Но этой веселости мне хватило на короткий миг: теперь меня убивали не только тошнотворные, удушливые запахи, но в последние дни невидимые клещи стягивали лицо: оно подсыхало, бралось коркой – боль хватала за сердце. Хотелось вцепиться в коросту, рвать в клочья, – может, утихнет боль.
Да, я все вспомнил. Все, что произошло. Много это или мало, плохо или хорошо – не знаю. Хорошо – живы остались ребята, лейтенант Авилов… А для меня скверно, непоправимо скверно. Что дальше – неизвестно! И в этой неизвестности вся сермяжная правда жизни? Никогда не знаешь, что тебя ждет впереди. Впрочем, теперь и знать-то особенно ни к чему: изуродован чище, чем богом черепаха.
На столике, под застекленным шкафчиком с лекарствами, в железной ванночке кипятится шприц, тонко, певуче вызванивая, будто самовар. Сестра вошла в туго затянутом халате, включила плитку, повозилась в шкафчике, звякая пузырьками. Губы поджаты.
– У вас плохое настроение, Галина Николаевна?
Она вздрогнула от неожиданности, попробовала улыбнуться:
– У меня?…
– Не пустил ли в вас свою отравленную стрелу коварный Амур?
– Нет, мигенький, нет. – Подняв перед собой шприц вверх иглой, она шагнула ко мне. – Давай, родненький, повернись, укольчик сделаю.
От уколов одеревенели ягодицы.

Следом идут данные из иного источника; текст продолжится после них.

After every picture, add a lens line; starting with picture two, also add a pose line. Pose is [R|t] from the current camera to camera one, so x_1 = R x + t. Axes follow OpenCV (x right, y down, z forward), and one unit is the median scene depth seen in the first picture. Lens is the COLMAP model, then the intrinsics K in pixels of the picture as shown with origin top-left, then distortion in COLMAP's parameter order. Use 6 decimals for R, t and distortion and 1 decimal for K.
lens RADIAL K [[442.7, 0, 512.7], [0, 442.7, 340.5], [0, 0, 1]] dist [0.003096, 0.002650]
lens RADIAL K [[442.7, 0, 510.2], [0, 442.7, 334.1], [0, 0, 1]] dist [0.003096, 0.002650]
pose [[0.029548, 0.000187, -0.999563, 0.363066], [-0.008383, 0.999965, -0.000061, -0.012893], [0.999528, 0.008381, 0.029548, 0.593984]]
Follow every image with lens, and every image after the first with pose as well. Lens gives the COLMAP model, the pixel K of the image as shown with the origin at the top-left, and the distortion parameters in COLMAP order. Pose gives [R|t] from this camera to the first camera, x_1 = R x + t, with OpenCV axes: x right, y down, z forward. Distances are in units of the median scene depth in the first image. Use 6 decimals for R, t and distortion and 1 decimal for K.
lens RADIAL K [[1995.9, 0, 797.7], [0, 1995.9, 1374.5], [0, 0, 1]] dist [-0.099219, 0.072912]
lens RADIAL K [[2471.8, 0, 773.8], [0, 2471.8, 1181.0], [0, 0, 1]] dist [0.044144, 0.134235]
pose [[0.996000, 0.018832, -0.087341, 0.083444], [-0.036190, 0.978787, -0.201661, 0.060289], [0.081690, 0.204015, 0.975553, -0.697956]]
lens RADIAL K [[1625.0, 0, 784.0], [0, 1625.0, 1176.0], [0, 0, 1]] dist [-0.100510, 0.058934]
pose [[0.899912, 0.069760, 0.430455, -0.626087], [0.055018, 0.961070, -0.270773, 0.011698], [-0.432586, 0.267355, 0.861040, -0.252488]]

Сестра поменяла тампоны, морщась и кривя губы, будто ей это самой доставляло боль. Приговаривала всякие ласкательные словечки: "ах ты хорошенький", "больненько", "терпуньчик мой". Уходя, прикрыла простыней, подобрав и ловко подоткнув края под бока.
– Теперь лежи. Скоро обход. Михаил Васильевич новенькое что-нибудь скажет. Вон уже появилось розовенькое. Скоро, мигенький…
Стеклянная дверь с белой занавеской без стука закрылась за ней. День опять занимался яркий, солнечный: на полу и противоположной стене лежал желтый изломанный параллелепипед света с тенями от рамного переплета – косыми, как перекладины на могильных крестах. В мощном снопе света суетливо шныряли юркие золотые пылинки. Я вдруг усмехнулся, а ведь и люди так же вот, как эти пылинки, живут, мечутся, куда-то спешат, суетятся, но конец один у всех. Да, я старался держаться независимо, поодаль от людей, и та философия, заложенная в песенке, казалось, рубила всю проблему подобно булатному мечу. И все будто стояло на местах, все было ясным: ни вы мне, ни я вам… А вот, выходит, есть до меня дело. И подоспевший Долгов, и те сочувственные голоса, какие слышал сквозь помутившееся сознание, и вот "мигенькая" – ласковая, добрая; тихий и скромный, а на деле герой – лейтенант Авилов; умный, рассудительный Уфимушкин. Ученый! Станет кандидатом наук, и не только кандидатом. А разве он один? Долгов, Нестеров, Гашимов пусть не академики, так доктора ракетной науки – палец в рот не клади! А может, все это чепуха, все делалось по отношению к тебе по простой "стадной" привычке, по долгу и обязанности? К примеру, Ийка. Да, она была близка, а сейчас… Пусть нет к ней ничего, не осталось ни одной ниточки. И нечего тут обольщаться: оказался провидцем, хотя втайне надеялся – авось… А Надя? Поди рассуди все!